The bishop and the editor

The bishop and the editor
The Parnell Split in Westmeath: the bishop and the newspaper editor

by Michael Nolan (Four Courts Press, €9.95)

Felix M. Larkin

 

John Patrick Hayden established the Westmeath Examiner in Mullingar in 1882, and was its editor and proprietor for a record 72 years – until his death in 1954, aged 91. His father, and later his brother, owned the Roscommon Messenger, and the fact that he was not a native of Westmeath may have contributed to the problems he had with the local bishop, Thomas Nulty, in his early years in Mullingar.

Nulty, bishop of Meath from 1866 to 1898, was active in the land reform movement and was, in fact, the first Catholic bishop to endorse Parnell. Parnell, with the bishop’s support, was MP for the Meath constituency from 1875 to 1880. The bishop expected his flock to respect his wishes in all matters – both spiritual and temporal – and was accustomed to receiving such deference.

Editorship

Hayden, however, used his editorship of the Examiner from the very start to challenge Bishop Nulty’s control of local politics.

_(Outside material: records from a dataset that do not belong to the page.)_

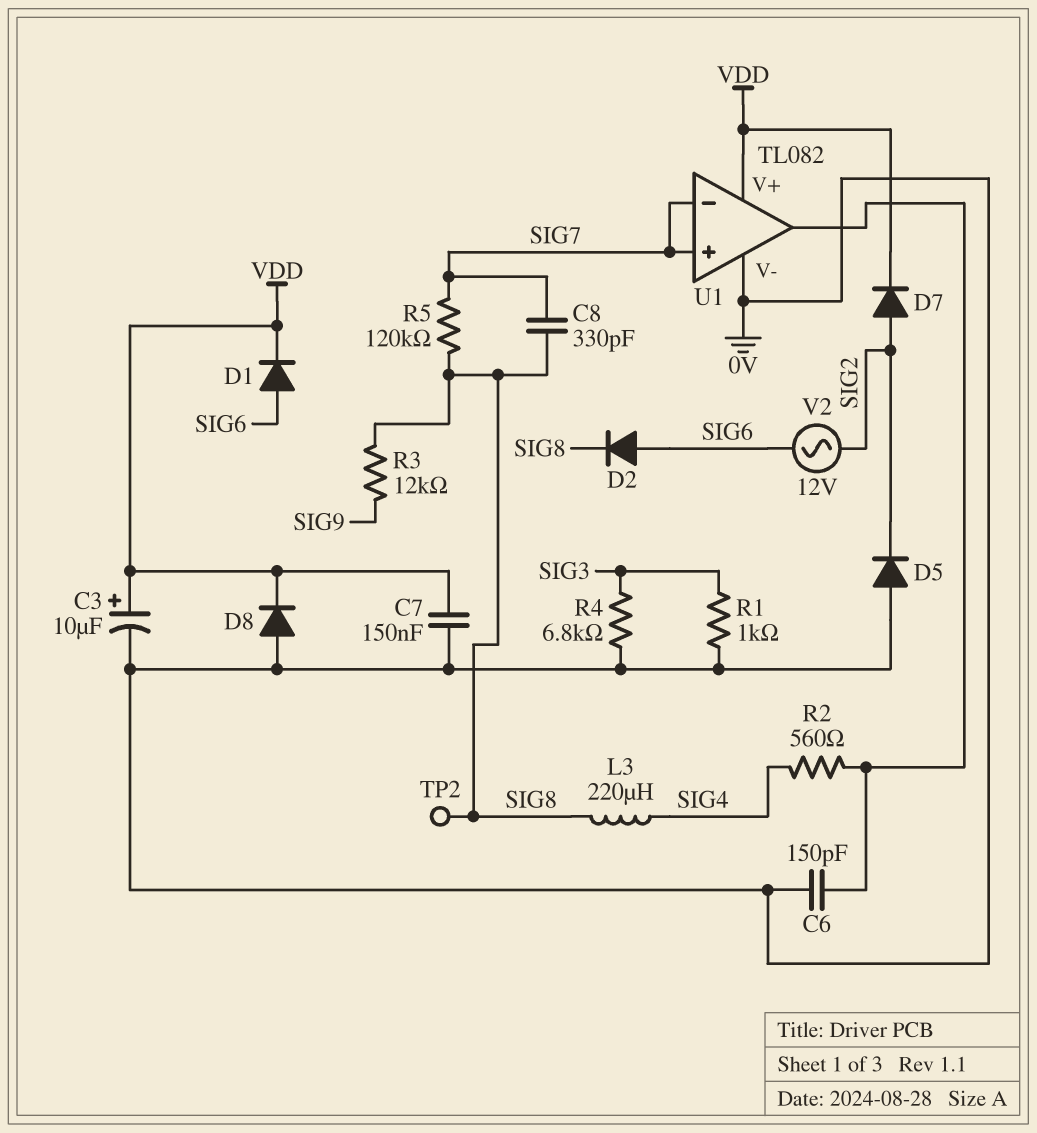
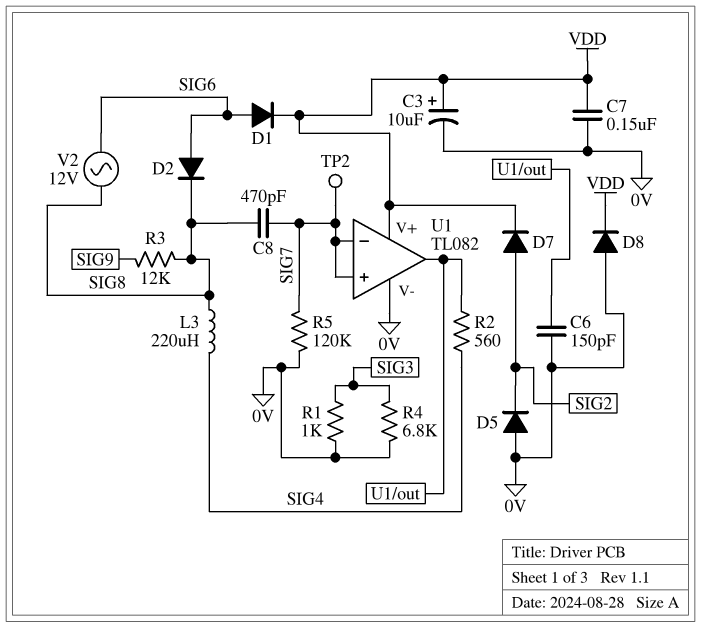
C8: 330pF (SIG7, SIG8) -> 470pF (SIG7, SIG8)
R5: 120k (SIG7, SIG8) -> 120k (0V, SIG7)
TP2: test point (SIG8) -> test point (SIG7)
V2: AC 12V (SIG2, SIG6) -> AC 12V (SIG6, SIG8)

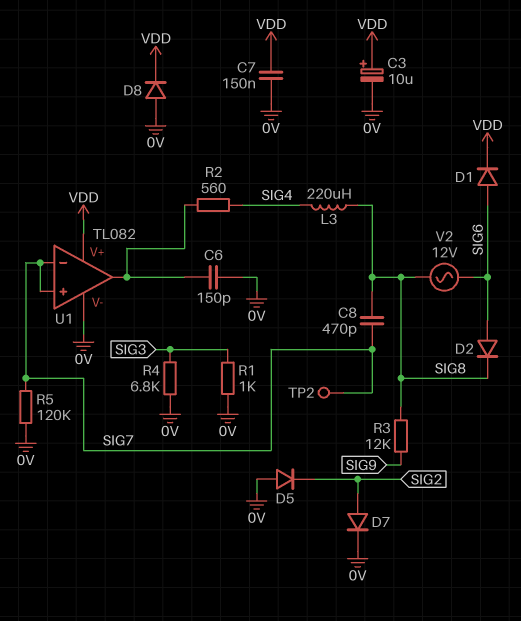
D7: diode (A SIG2, K VDD) -> diode (A SIG2, K 0V)

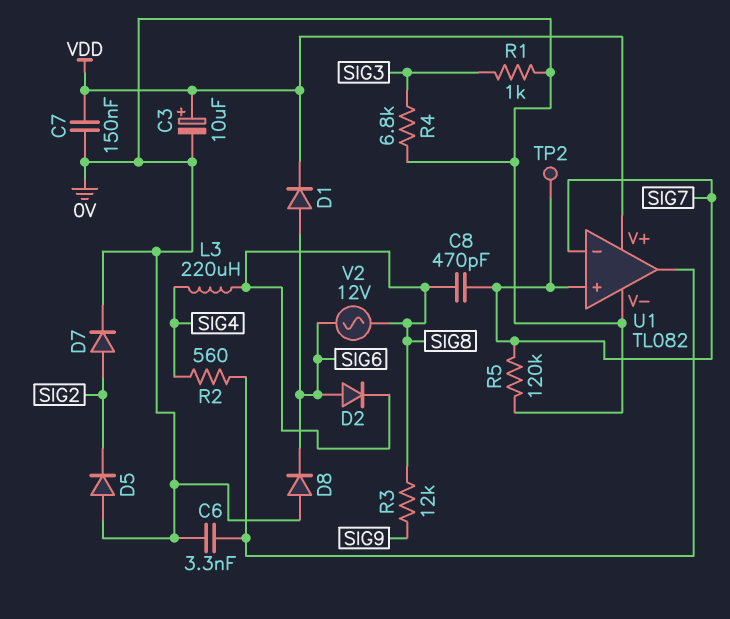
C6: 150pF (0V, U1/out) -> 3.3nF (0V, U1/out)
D8: diode (A 0V, K VDD) -> diode (A 0V, K SIG6)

He thus wrote in the Examiner in 1888 that “no man or class of men are by virtue of their office and position constituted by that one fact alone leaders of the people in affairs not connected with the office”.

Hayden remained loyal to Parnell in the split in the Irish Party following the O’Shea divorce case. That copper-fastened Nulty’s enmity, and led ultimately to the Examiner being condemned by the bishop as “sinful”. Hayden appealed this condemnation to Cardinal Logue – the metropolitan of the diocese of Meath – and to Propaganda Fide in Rome, but both upheld Bishop Nulty’s action.

The twists and turns of the rivalry between bishop and editor are fascinating, and the tale is told with verve and authority in this volume – one of the latest in the admirable series of “Maynooth studies in local history”.

The author, Michael Nolan, sees the rivalry of the two men as part of a wider struggle between an emergent class of educated lay leaders in Ireland and the Catholic clergy who, in Nolan’s words, “had long regarded themselves as leaders of the Catholic community…and were not prepared to cede their powerful position to a lay leadership”.

Bishop Nulty triumphed in the short term. However, as Nolan points out, Hayden “had one crucial advantage over the bishop; he was still a young man and could afford to bide his time”.

When Nulty died in 1898, Hayden – still only in his 30s – was able to advance his career without hindrance. He had succeeded his brother as MP for Roscommon South in 1897, and he went on to become one of the leading members of the Irish Party at Westminster  and a close associate and confidant  of John Redmond, a fellow Parnellite.

He held his parliamentary seat until 1918, when the rise of Sinn Féin – ultimately a more potent adversary than Bishop Nulty – deprived him of the political power and influence that he had fought for in the 1880s and 1890s.